(WHAT YOU WILL DO):
Only the pictures are to be dropped, and the rest of the data should be copied exactly.

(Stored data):
------

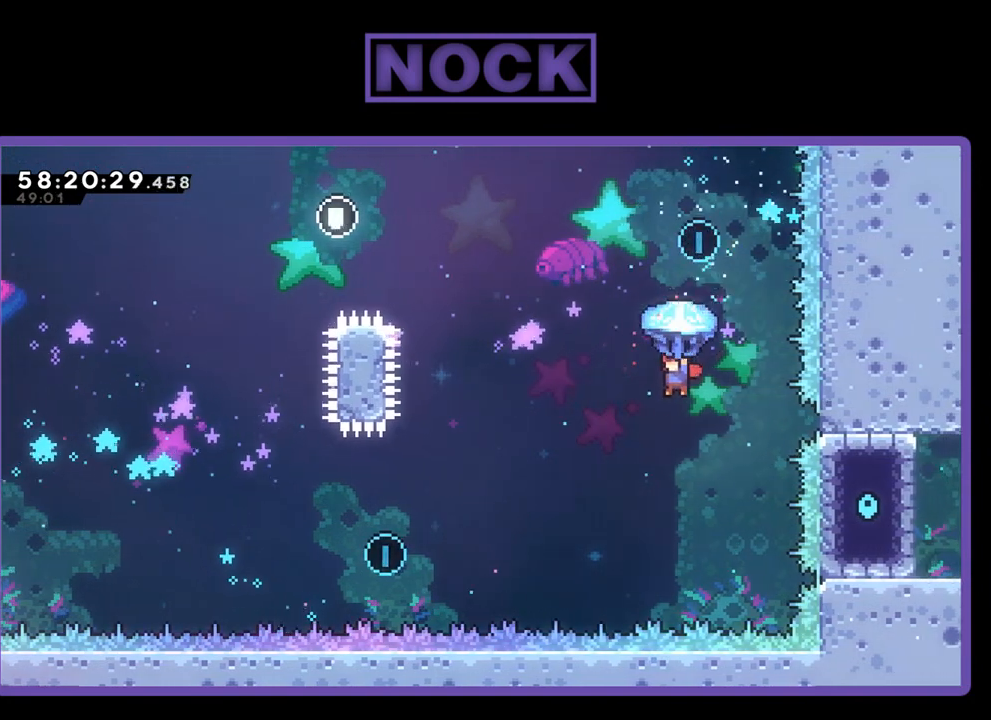
{"buttons": ["CROSS", "R2"], "right_stick": "center", "events": [[367, "CROSS", "down"]]}
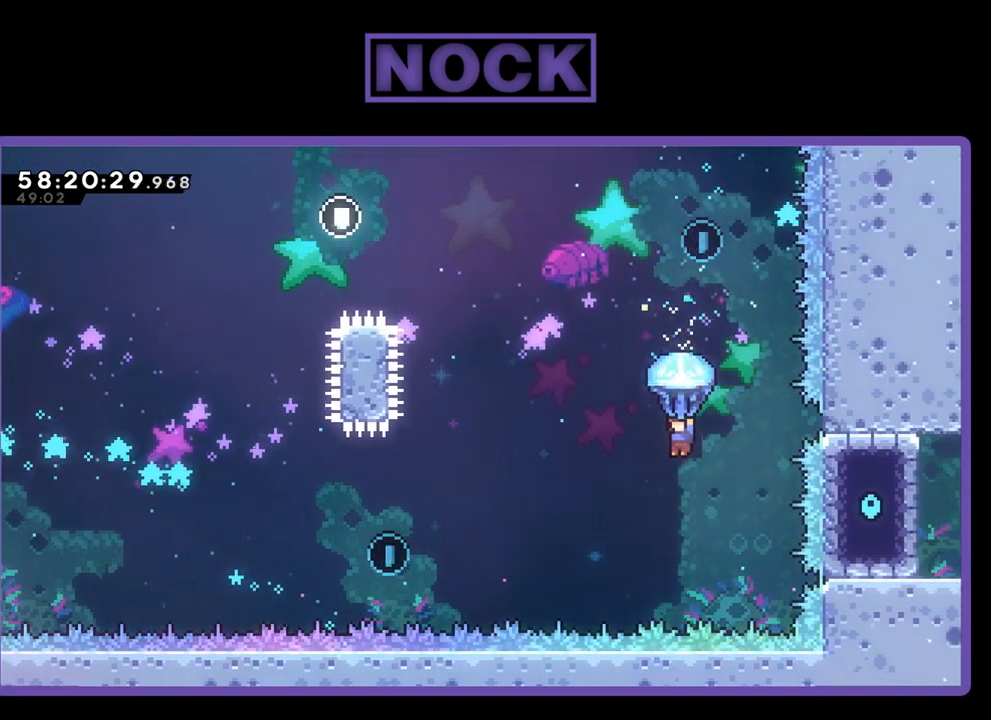
{"buttons": ["CROSS", "R2", "DPAD_LEFT"], "right_stick": "center", "events": [[133, "DPAD_LEFT", "down"]]}
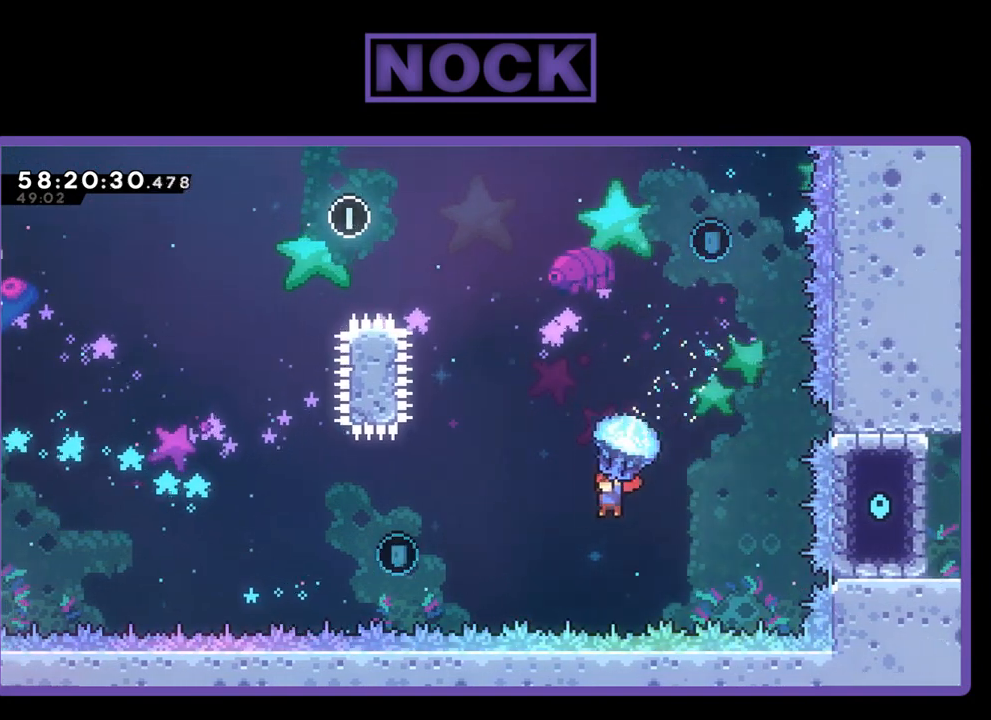
{"buttons": ["CROSS", "R2", "DPAD_LEFT"], "right_stick": "center", "events": []}
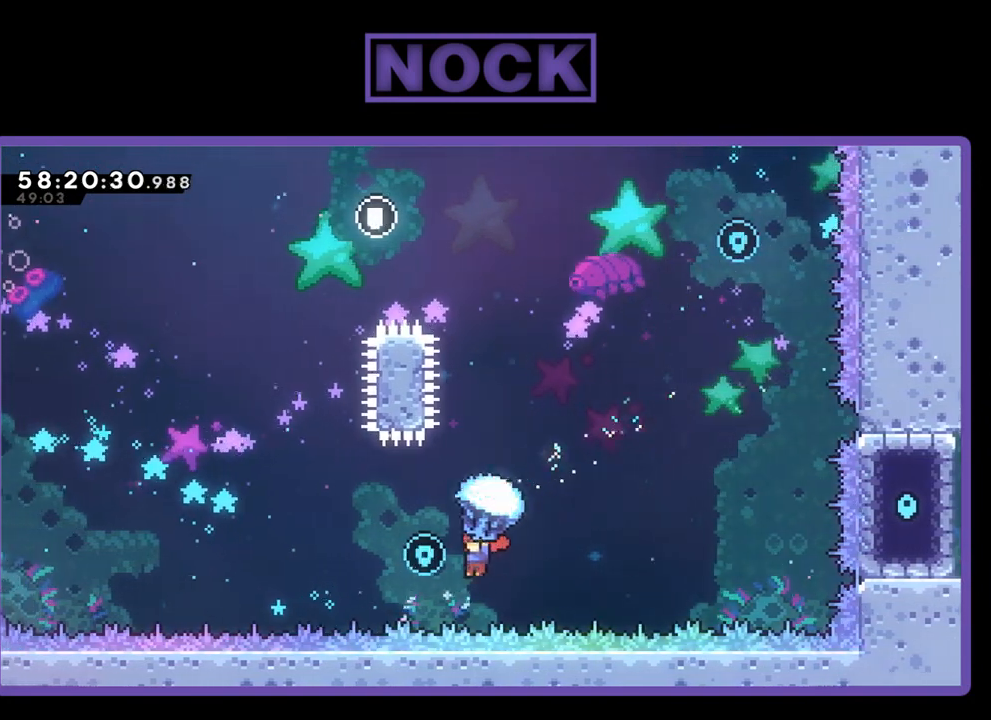
{"buttons": ["DPAD_UP", "DPAD_LEFT"], "right_stick": "center", "events": [[100, "DPAD_UP", "down"], [433, "R2", "up"], [467, "CROSS", "up"]]}
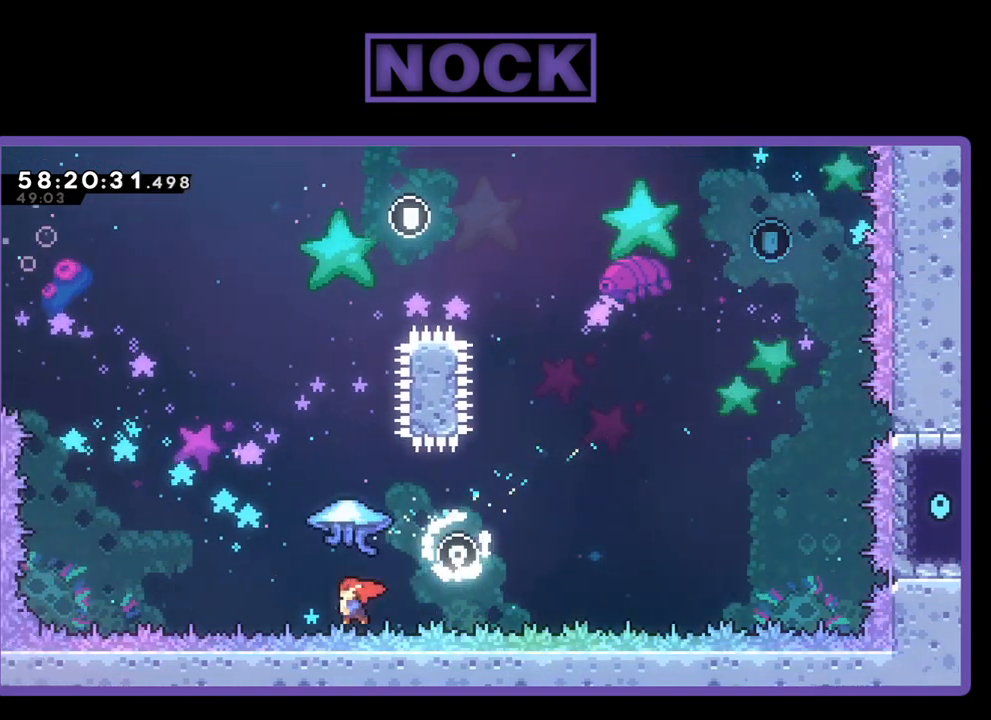
{"buttons": ["CIRCLE", "R2", "DPAD_UP", "DPAD_LEFT"], "right_stick": "center", "events": [[100, "CIRCLE", "down"], [267, "R2", "down"]]}
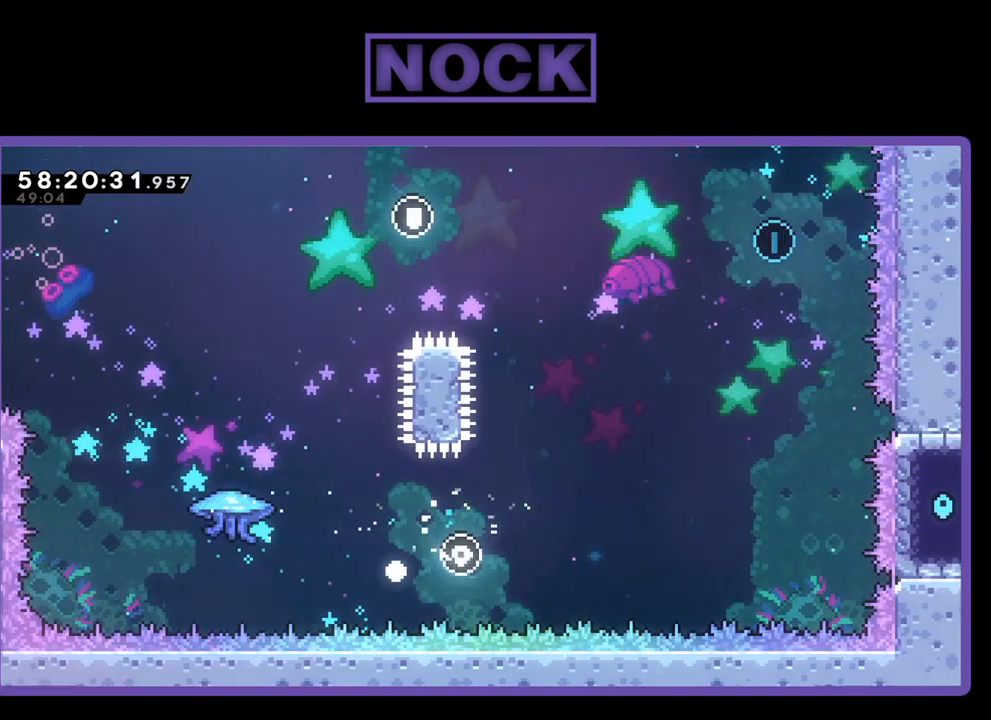
{"buttons": [], "right_stick": "center", "events": [[133, "CIRCLE", "up"], [133, "DPAD_UP", "up"], [133, "R2", "up"], [200, "DPAD_LEFT", "up"]]}
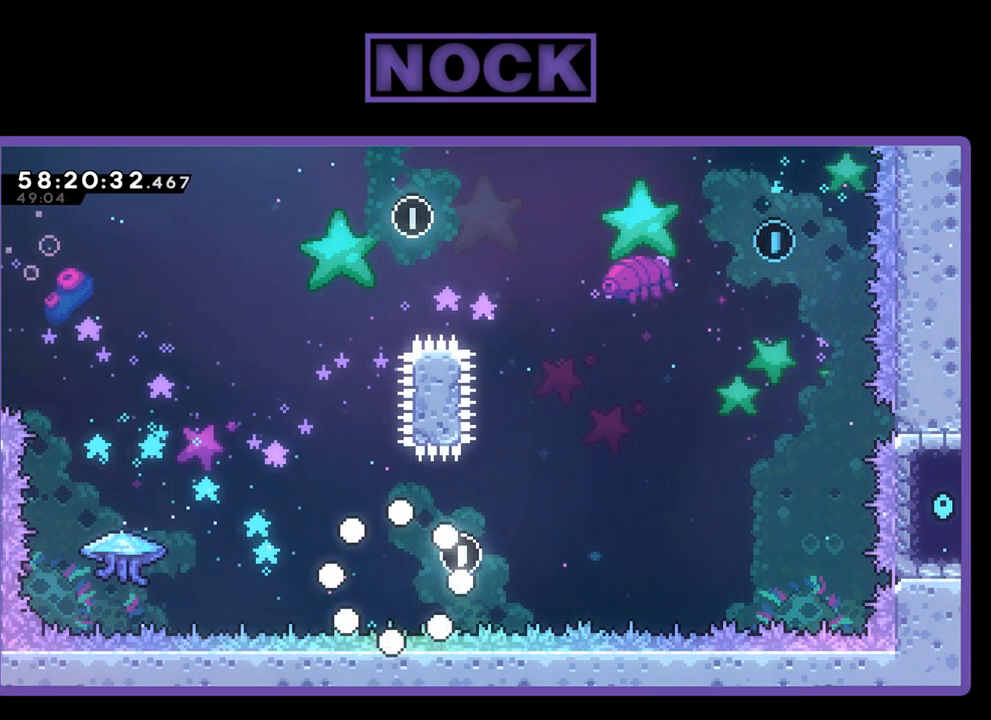
{"buttons": [], "right_stick": "center", "events": []}
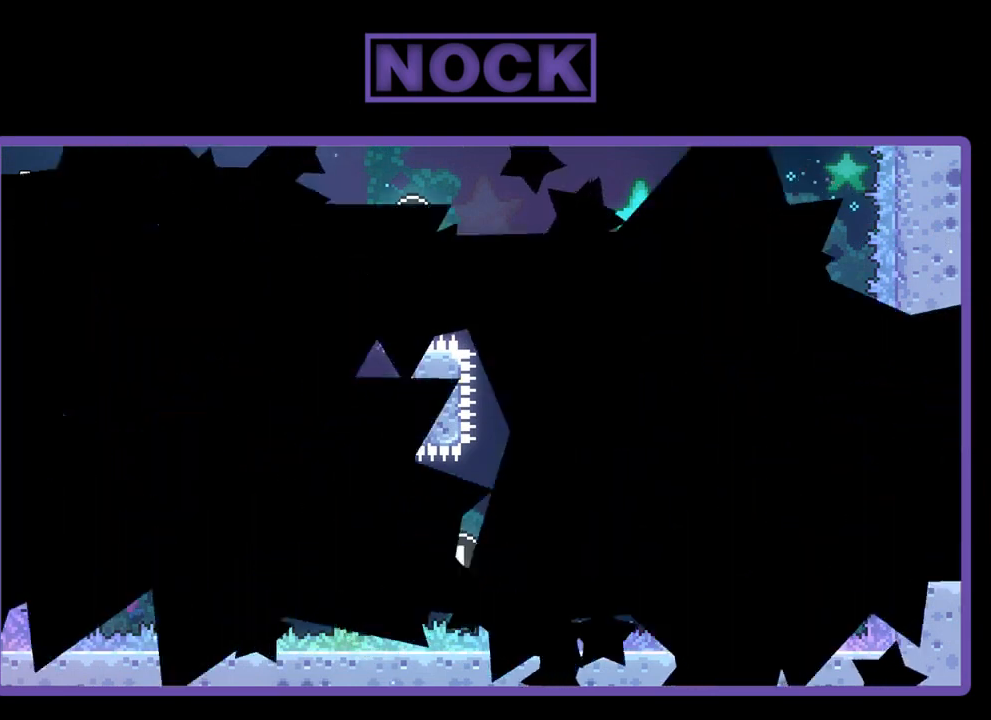
{"buttons": [], "right_stick": "center", "events": []}
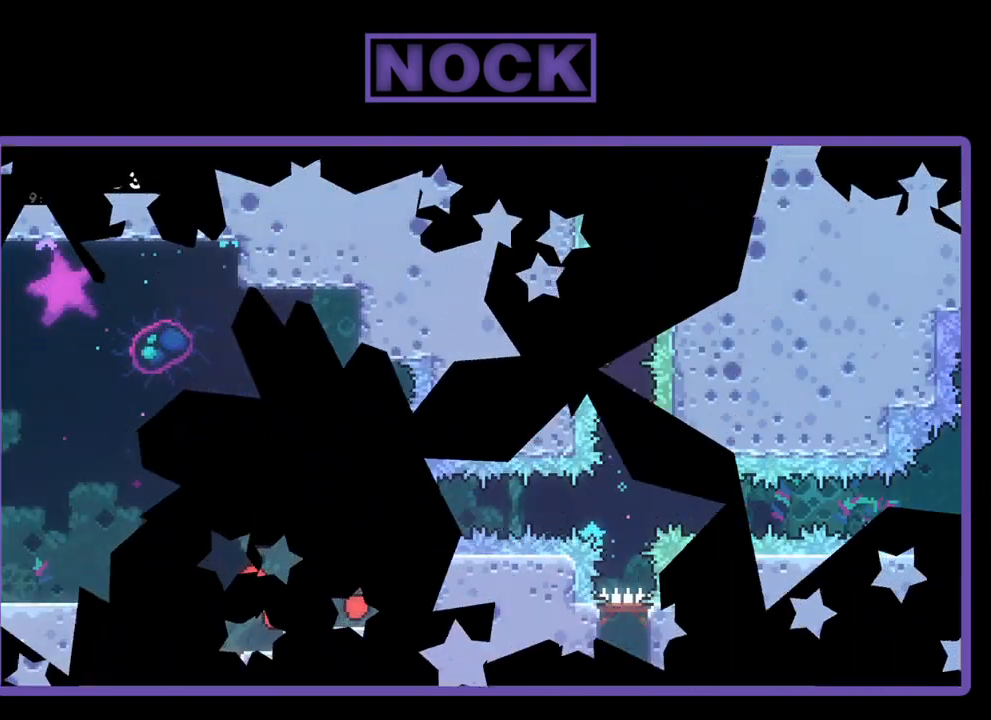
{"buttons": ["R2", "DPAD_RIGHT"], "right_stick": "center", "events": [[233, "R2", "down"], [367, "DPAD_RIGHT", "down"]]}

------

(PROBLEM SOLUTION):
{"buttons": ["CROSS", "R2"], "right_stick": "center", "events": [[367, "CROSS", "down"]]}
{"buttons": ["CROSS", "R2", "DPAD_LEFT"], "right_stick": "center", "events": [[133, "DPAD_LEFT", "down"]]}
{"buttons": ["CROSS", "R2", "DPAD_LEFT"], "right_stick": "center", "events": []}
{"buttons": ["DPAD_UP", "DPAD_LEFT"], "right_stick": "center", "events": [[100, "DPAD_UP", "down"], [433, "R2", "up"], [467, "CROSS", "up"]]}
{"buttons": ["CIRCLE", "R2", "DPAD_UP", "DPAD_LEFT"], "right_stick": "center", "events": [[100, "CIRCLE", "down"], [267, "R2", "down"]]}
{"buttons": [], "right_stick": "center", "events": [[133, "CIRCLE", "up"], [133, "DPAD_UP", "up"], [133, "R2", "up"], [200, "DPAD_LEFT", "up"]]}
{"buttons": [], "right_stick": "center", "events": []}
{"buttons": [], "right_stick": "center", "events": []}
{"buttons": ["R2", "DPAD_RIGHT"], "right_stick": "center", "events": [[233, "R2", "down"], [367, "DPAD_RIGHT", "down"]]}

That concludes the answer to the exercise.